Le Monde des livres, 31 octobre 2025, par Clément Ghys

La palette mentale de Kandinsky

Il y a un peu plus d’un siècle, Vassily (ou Wassily) Kandinsky signait les premières toiles et aquarelles abstraites. Les spécialistes n’en finissent pas de célébrer la grandeur de l’artiste, né en 1866 à Moscou et mort en 1944 à Neuilly-sur-Seine, après de longs séjours en Allemagne.

Les Marches, de l’intéressé lui-même, offre un aperçu plus intime du chambardement prométhéen, copernicien, qui autorisa les artistes à ne plus représenter le réel, mais à dévoiler d’autres mondes que ceux se tenant face à leur chevalet.

Kandinsky, également poète et théoricien, publie ce court texte en allemand en 1913, et en russe cinq ans plus tard. Cet essai et recueil de souvenirs décrit la libération d’un plasticien qui eut longtemps « l’impression d’être un singe pris dans un filet », empêché par l’obsession de la ressemblance dans l’art. Il est question de Rembrandt, qui le stupéfia jeune homme, de l’architecture des églises moscovites et de l’obscurité de Venise (« Les marches d’un escalier plongent dans l’eau noire et sur l’eau une longue barque noire »).

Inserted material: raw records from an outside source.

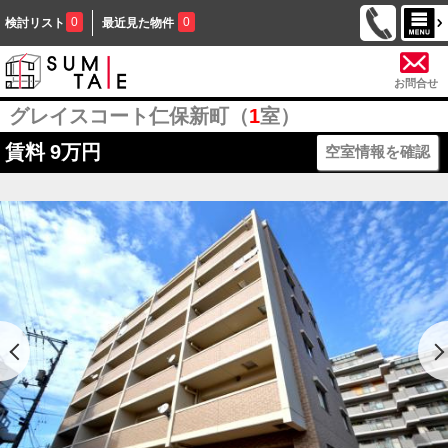
0
0
検討リスト
最近見た物件
お問合せ
グレイスコート仁保新町（
1
室）
賃料
9万円
空室情報を確認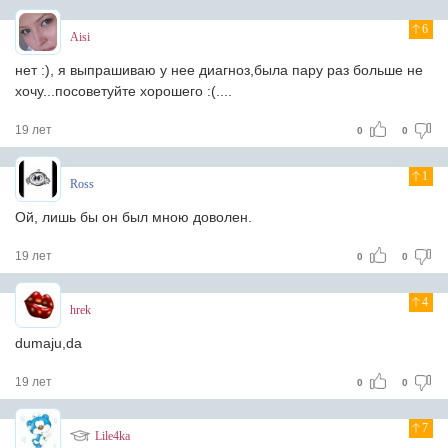
6
Aisi
нет :), я выпрашиваю у нее диагноз,была пару раз больше не
хочу...посоветуйте хорошего :(....
19 лет
0
0
1
Ross
Ой, лишь бы он был мною доволен.
19 лет
0
0
4
hrek
dumaju,da
19 лет
0
0
7
Lile4ka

Kandinsky consacre quelques pages magnifiques à la joie de peindre. « Et jusqu’à présent, l’impression, ou plutôt l’émotion, suscitée par la couleur qui sort du tube, ne me quitte pas. » Il décrit ensuite les textures et les couleurs qui se déposent sur la toile, dans un « jeu mystérieux de forces étrangères au peintre ».